The pro-gun lobby like to point out that guns don't kill people, people kill people. And that is true. So to claim that a taser is "less than lethal" is misrepresenting things: the lethality of a weapon is very much controlled by the weapon wielder, not the weapon itself.

"We would simply have nothing to gain by incorrectly describing such an item and feel our description was accurate, balanced and allowed viewers to pass their own judgement on this often contentious weapon in their own time."

OK, they are confirming that they are incapable of performing actual journalism. And yes, it allows people to form their own opinion, and the opinion many come to is that the BBC are just a voice of the state far too often. Many others will come to the conclusion that they are being led to: that the powerful need more power. That is where you will be led if you only listen to one side of the story, as is invariably the case in these cop-shows.

The media industry like these cop shows. They are clearly cheap to make, very cheap, and given how media-savvy the state apparatus has become over the last 10 or 15 years I would not be surprised if the police don't actually have quite some influence over what goes into these programmes. No doubt there is some method where the police have a final say over what can go into a programme or not, for example the police understandably would not want certain ongoing investigations to be televised. Give the police an exit like that, and they will use it to censor incompetence, harassment, abuses, etc..

Back to the media companies, I would not be surprised if government PR divisions pay media companies to follow them around. Like that, the police would have a much easier time of getting a final say on what goes out on the air. The channel is being paid to make a programme, and commercial TV get paid to wrap it up in adverts, and provide it to paying channel subscribers. From a business point of view, that is great. No, you aren't making a critical piece of art, but the bank manager will like your work.

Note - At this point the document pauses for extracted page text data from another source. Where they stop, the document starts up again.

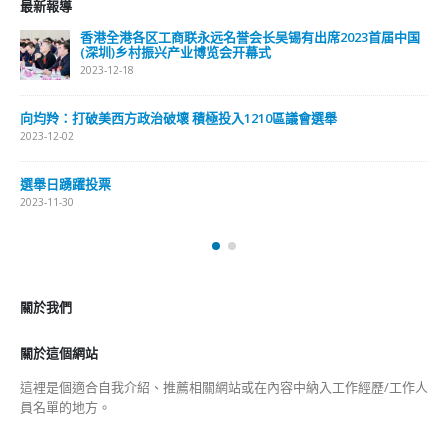
最新報導
香港全港各区工商联永远名誉会长吴锡有出席2023首届中国
(深圳)乡村振兴产业博览会开幕式
2023-12-18
向均羚：打破美西方政治破壞 積極投入1210區議會選舉
2023-12-02
選舉日踴躍投票
2023-11-30
關於我們
關於這個網站
這裡是個適合自我介紹、推薦相關網站或在內容中納入工作經歷/工作人
員名單的地方。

I have read that if you want to make a war movie the US military will provide you with all the equipment you might want for free, with one caveat: the US military get to say if your production is to be made public or not. Hence why movies glorifying warfare and mechanised killing are packed with Apaches and Hum-Vees and shit, but films critical of war end up with obsolete kit or have to privately rent look-a-like kit, and so are at a massive financial disadvantage to a pro-war film.

The above system works well for the US, with the constant positive depiction of the military and military action in contemporary cinema, and so if other powerful groups are not doing similar, well they must be ignorant as to how to abuse the people they rule.